MI network building its business case one transaction at a time

Accountable care, reporting requirements nudge providers to increasingly participate in statewide initiative


The Michigan Health Information Network has found a route to indispensability for health information exchanges: a “use case factory” that enables providers to adopt HIE one transaction type at a time, starting with the ones that help them either comply with regulations or protect their revenues.

The approach makes a solid business case for using an HIE while enabling users to go at their own pace, the network’s organizers say.

“The problem is that [HIEs] have said to providers, ‘Connect to us and good stuff will happen,’ “ says Tim Pletcher, M.D., executive director of MiHIN, a state-chartered organization. “We think people only do what they’re paid to do or punished for not doing.”

MiHIN supplies infrastructure and consulting services to Michigan’s regional health information exchanges and helps them link their resources to provide statewide information sharing.

MiHIN first established several specific transactions—for example, immunization reports and syndromic surveillance reports—that help participating providers meet both state public health reporting requirements and Meaningful Use requirements. It also has instituted admission/discharge/transfer (ADT) reporting, along with the capability of pushing those reports to physicians who have an active care relationship with the patient and want to be aware of hospital stays with which they were not involved. That capability will be increasingly essential for providers who participate in accountable care arrangements and also for those who are paid for managing care transitions.

“We have some participating practices that get paid to do care transitions but didn’t even know their patients were hitting those revolving doors,” Pletcher says. “They did 10 times more care transitions” after they started receiving ADT notifications from MiHIN. One practice discovered that one of its patients was going to an emergency department every Saturday afternoon, Pletcher says. “They called her and reminded her that she had an appointment on Monday, and that the office was open every Saturday until noon,” he says. “She stopped going to the ER.”

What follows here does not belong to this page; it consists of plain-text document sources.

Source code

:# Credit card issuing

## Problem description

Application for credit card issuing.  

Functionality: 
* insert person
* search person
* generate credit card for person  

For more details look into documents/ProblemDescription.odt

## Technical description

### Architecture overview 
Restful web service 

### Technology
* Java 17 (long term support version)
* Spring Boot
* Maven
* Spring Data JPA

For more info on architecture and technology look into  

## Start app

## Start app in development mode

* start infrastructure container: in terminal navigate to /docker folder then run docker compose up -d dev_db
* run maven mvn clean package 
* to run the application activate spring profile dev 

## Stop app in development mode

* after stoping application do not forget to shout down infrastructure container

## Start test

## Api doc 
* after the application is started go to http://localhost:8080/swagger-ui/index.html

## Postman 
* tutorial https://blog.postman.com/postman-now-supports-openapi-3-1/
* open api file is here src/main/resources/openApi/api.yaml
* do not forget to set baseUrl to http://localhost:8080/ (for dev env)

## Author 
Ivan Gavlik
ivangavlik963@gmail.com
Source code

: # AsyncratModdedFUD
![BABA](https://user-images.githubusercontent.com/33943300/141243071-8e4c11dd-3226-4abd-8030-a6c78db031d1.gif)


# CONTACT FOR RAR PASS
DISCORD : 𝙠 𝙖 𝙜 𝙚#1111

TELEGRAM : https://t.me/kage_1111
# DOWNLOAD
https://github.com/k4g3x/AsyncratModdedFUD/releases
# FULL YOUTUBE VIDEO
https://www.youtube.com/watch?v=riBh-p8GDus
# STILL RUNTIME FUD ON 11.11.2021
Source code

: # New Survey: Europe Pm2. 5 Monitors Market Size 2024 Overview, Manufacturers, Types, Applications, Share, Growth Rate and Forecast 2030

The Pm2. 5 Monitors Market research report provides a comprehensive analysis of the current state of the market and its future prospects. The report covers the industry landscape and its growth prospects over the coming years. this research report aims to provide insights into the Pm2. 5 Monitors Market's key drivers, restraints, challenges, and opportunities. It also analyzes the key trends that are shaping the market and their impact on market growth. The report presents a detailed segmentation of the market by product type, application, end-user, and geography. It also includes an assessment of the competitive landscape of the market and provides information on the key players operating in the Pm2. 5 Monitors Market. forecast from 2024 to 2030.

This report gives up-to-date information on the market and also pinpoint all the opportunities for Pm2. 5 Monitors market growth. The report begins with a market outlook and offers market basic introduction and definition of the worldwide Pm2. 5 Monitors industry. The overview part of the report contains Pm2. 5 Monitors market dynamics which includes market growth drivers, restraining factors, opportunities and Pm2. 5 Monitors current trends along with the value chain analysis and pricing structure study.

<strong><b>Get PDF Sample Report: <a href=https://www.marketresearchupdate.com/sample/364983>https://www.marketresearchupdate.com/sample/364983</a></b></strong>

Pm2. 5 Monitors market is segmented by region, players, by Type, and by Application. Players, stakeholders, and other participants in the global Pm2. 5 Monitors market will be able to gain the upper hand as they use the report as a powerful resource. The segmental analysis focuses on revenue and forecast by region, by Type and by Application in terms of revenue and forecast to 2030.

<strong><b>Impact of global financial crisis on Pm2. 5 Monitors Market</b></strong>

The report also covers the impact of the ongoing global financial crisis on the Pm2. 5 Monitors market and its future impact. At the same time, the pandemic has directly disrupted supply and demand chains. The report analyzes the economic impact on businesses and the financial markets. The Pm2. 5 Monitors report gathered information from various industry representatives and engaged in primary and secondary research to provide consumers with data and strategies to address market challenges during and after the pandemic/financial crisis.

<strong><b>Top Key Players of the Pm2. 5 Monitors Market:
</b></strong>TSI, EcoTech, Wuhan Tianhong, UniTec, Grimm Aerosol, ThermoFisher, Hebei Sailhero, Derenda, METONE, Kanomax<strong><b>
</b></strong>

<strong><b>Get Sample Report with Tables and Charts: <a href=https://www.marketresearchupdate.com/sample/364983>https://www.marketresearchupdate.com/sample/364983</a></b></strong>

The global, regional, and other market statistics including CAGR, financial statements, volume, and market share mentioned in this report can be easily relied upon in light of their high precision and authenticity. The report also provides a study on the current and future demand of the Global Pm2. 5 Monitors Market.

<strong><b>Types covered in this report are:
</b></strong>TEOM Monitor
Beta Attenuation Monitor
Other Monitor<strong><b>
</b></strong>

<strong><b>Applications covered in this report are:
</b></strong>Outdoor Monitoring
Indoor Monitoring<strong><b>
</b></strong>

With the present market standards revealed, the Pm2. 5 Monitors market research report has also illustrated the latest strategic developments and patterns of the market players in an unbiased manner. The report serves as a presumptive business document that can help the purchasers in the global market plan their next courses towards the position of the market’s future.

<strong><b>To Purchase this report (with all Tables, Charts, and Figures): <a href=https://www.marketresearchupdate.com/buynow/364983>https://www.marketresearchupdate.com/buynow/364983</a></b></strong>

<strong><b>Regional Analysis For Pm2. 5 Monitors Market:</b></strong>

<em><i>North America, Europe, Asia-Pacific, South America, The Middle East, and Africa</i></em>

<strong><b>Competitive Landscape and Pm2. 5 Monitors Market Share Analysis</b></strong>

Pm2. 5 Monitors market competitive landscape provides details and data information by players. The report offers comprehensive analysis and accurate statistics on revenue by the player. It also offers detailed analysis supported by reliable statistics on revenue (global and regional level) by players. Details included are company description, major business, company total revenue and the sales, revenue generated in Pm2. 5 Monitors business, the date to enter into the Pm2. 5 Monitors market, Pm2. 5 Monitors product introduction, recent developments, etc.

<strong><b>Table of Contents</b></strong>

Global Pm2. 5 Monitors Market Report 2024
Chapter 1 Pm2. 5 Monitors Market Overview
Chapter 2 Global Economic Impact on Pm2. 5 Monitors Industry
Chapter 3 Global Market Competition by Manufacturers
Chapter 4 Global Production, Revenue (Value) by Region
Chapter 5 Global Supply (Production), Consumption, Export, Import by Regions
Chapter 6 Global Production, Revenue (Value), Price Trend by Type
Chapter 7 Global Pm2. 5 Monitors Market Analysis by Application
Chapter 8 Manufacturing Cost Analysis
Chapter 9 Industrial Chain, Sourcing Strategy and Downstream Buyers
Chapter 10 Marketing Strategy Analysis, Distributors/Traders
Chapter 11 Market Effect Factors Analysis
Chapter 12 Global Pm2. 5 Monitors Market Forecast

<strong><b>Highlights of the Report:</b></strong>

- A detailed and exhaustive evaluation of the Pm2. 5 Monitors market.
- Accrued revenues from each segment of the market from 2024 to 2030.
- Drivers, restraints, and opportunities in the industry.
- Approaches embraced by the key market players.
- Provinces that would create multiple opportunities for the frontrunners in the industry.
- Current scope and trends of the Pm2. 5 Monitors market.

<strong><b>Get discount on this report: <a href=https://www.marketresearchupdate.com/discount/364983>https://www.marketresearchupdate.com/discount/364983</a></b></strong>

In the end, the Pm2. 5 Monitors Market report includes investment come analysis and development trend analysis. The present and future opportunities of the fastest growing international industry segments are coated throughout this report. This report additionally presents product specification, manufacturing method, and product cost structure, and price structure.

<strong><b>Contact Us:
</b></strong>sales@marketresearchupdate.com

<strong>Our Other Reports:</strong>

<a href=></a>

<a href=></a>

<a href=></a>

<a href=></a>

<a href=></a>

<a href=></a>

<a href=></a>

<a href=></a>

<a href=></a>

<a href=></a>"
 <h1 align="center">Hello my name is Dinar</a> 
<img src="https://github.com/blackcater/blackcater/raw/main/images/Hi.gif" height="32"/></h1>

Use of the network has climbed steadily. Last week, it carried more than 9 million messages. Providers submitted more than 6 million ADT notifications, representing about 97 percent of the state’s hospital admissions, Pletcher estimates, and the system pushed 1.7 million ADT notifications to providers who have requested to receive them.

Almost 1 million of the messages contained syndromic surveillance data submitted to the state, and more than 240,000 immunization reports were submitted as well.

As of the end of January, MiHIN had carried a total of 414 million messages since its inception in 2010. Pletcher estimates that every provider in the state uses the network to submit data for at least one transaction, and almost 10,000 physicians are set up to receive ADT information on about 9 million patients.

MiHIN’s participating exchanges including Great Lakes Health Connect, Ingenium, Michiana Health Information Network, Northern Physicians Organization, Southeast Michigan Health Information Exchange, and Upper Peninsula Health Information Exchange. The National eHealth Exchange is also a member.

Legal connectivity is every bit as important as technical connectivity.Sharing information can be not only technically daunting, but legally and financially risky for providers, who historically have found competitive advantages in controlling access to their patients’ information. While the transparent flow of information has great potential to improve patients’ care, it also makes them less beholden to the providers who create and compile that information. It also may pose security and privacy risks that providers may be reluctant to take without a compelling reason.

Creating governance for MiHIN’s use cases is a two-step process, Pletcher says. The first step is an overarching agreement between the exchange and the provider that includes general guidelines for HIE participation and establishes that the provider is a trusted source of information.

Once that’s in place, there are sub-agreements for each use case, so that the general agreement doesn’t need to bear the burden of every detail. “The use case agreement defines the rules of sharing the information,” Pletcher says. Those rules are particularly important in situations where the participants are not under a single ownership, for example, when a hospital system needs the cooperation of physicians who operate independently.

“Legal connectivity is every bit as important as technical connectivity,” Pletcher says.

Prioritizing the use cases depends on the enthusiasm of the user community, Pletcher says. The current queue includes advance directive information, discharge medication reconciliation, and a common key service—an additional method of identifying patients in Michigan’s statewide master patient index that is expected to improve patient matching.

“The use cases are modular, like Legos,” Pletcher says. “Each one reuses all the pieces of the ones before, and with each one we get better, faster and more efficient.”